Pro RL coach & former Wales international rugby league footballer

Martin Hall (born 5 December 1968) is a former rugby league footballer and coach. During his playing career, Hall played at Oldham, Rochdale Hornets, Wigan, Castleford, Halifax and Hull FC.

As a coach, he had stints with Rochdale Hornets and Hull Kingston Rovers. He was the head coach of Halifax between 2006 and 2010. He was also the head coach of the Wales national rugby league team for three years between 2005 and 2007.

==Playing career==
===Rochdale Hornets===
Hall started his career with Oldham before joining Rochdale Hornets in 1989, with the transfer fee of £10,000 being set by a tribunal.

Martin Hall played in Rochdale Hornets 14–24 defeat by St. Helens in the 1991 Lancashire Cup Final during the 1991–92 season at Wilderspool Stadium, Warrington, on Sunday 20 October 1991.

===Wigan===
Hall was signed by Wigan in January 1993 for a fee of £35,000. After the 1993–94 season, Hall travelled with defending champions Wigan to Brisbane, playing from the interchange bench in their 1994 World Club Challenge victory over Australian premiers, the Brisbane Broncos.

Hall played in Wigan's 40–10 victory over Warrington in the 1994–95 Regal Trophy Final during the 1994–95 season at Alfred McAlpine Stadium, Huddersfield on Saturday 28 January 1995. He played , and scored a try in Wigan's 30–10 victory over Leeds in the 1995 Challenge Cup Final at Wembley Stadium, London on Saturday 29 April 1995.

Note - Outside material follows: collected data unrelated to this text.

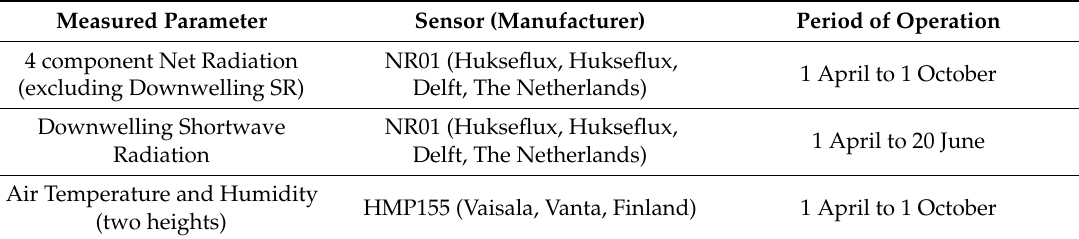
Table 1. Sensors from 2015 Field Experiment used in this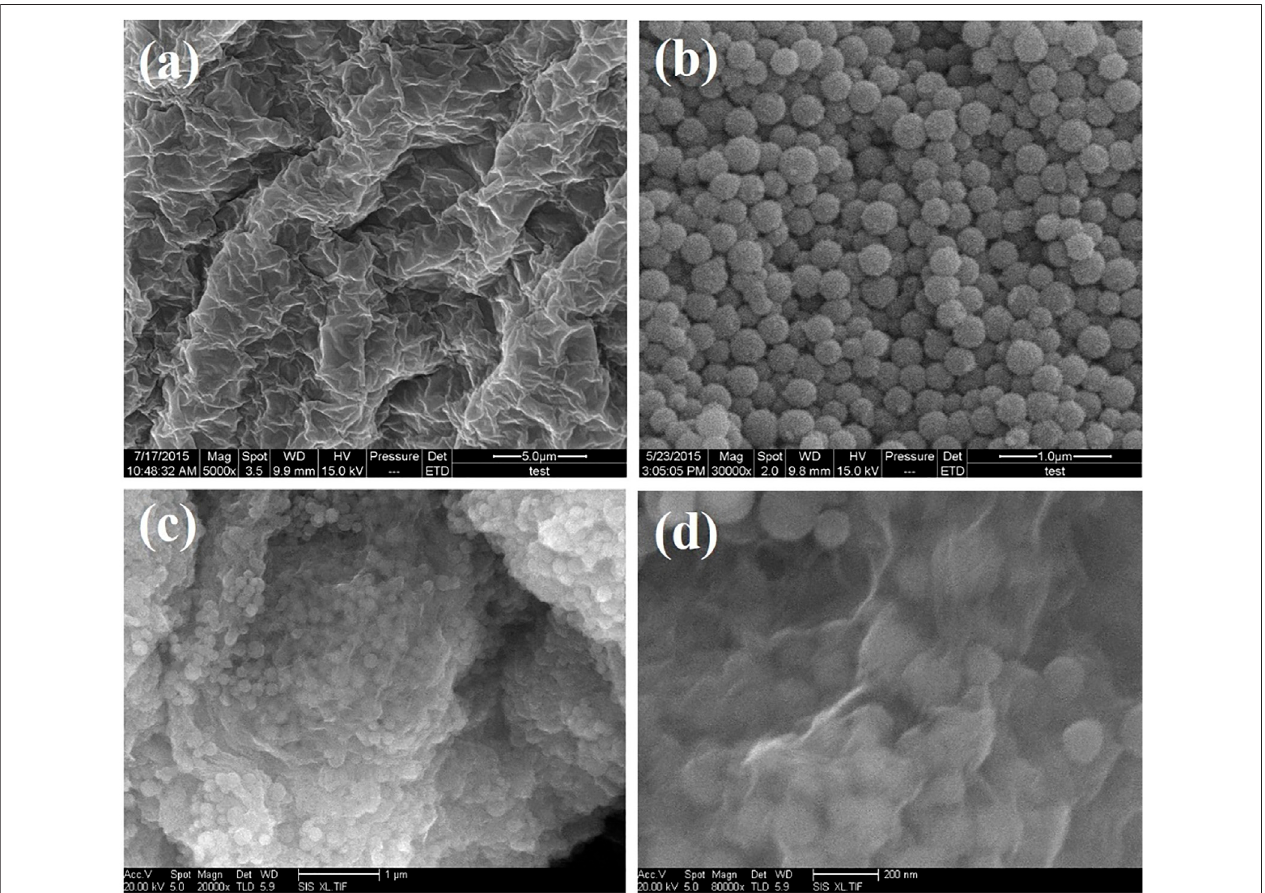
FIGURE 2 | SEM images of graphene oxide (A) , SnO 2 @C (B) , and SnO 2 @C/graphene (C,D) samples.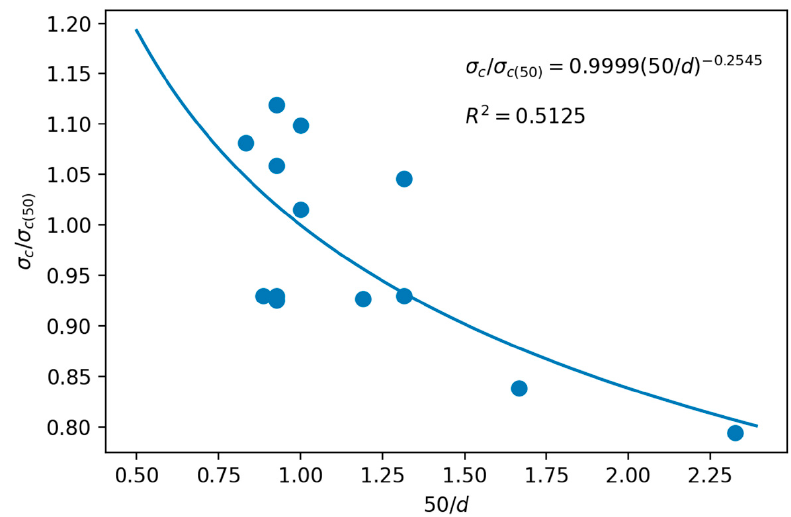
Figure 8. Scale effect curve from the estimated σ c of the limestone.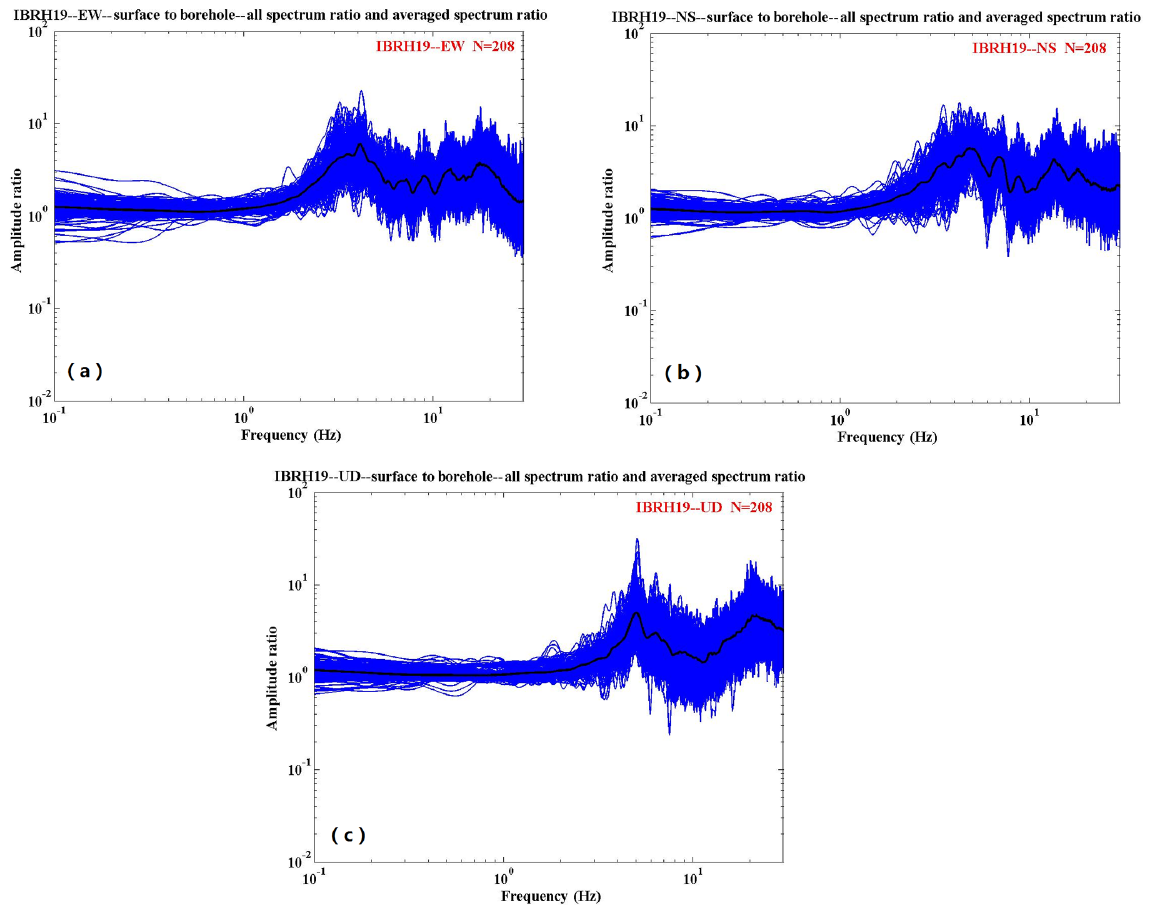
Figure 4. Surface-to-borehole spectral ratios at IBRH19: (a) EW2 / EW1, (b) NS2 / NS1, and (c) UD2 / UD1. The blue lines stand for the spectra ratio for every earthquake event, and the black line stands for the average spectra ratio for all the events. Table 1. Information for M 4 . 5 earthquake (IBRH100911211539). PGA (gal) PGA amp. I jma Boh. Surf. Amp. (surf. / boh.) Boh. Surface Difference (surf. − boh.) Res. (sim. − obs.) Sim. Obs. Obs. Sim. Obs.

Hall played in the 25–17 victory over St. Helens in the 1995–96 Regal Trophy Final during the 1995–96 season at Alfred McAlpine Stadium, Huddersfield on Saturday 13 January 1996.

==Coaching career==
Hall was appointed as coach at Rochdale Hornets in November 2000. He was named National League One Coach of the Year in 2003, but resigned at the end of the season.

Hall took over the head coaching job at Halifax in June 2006, replacing Anthony Farrell.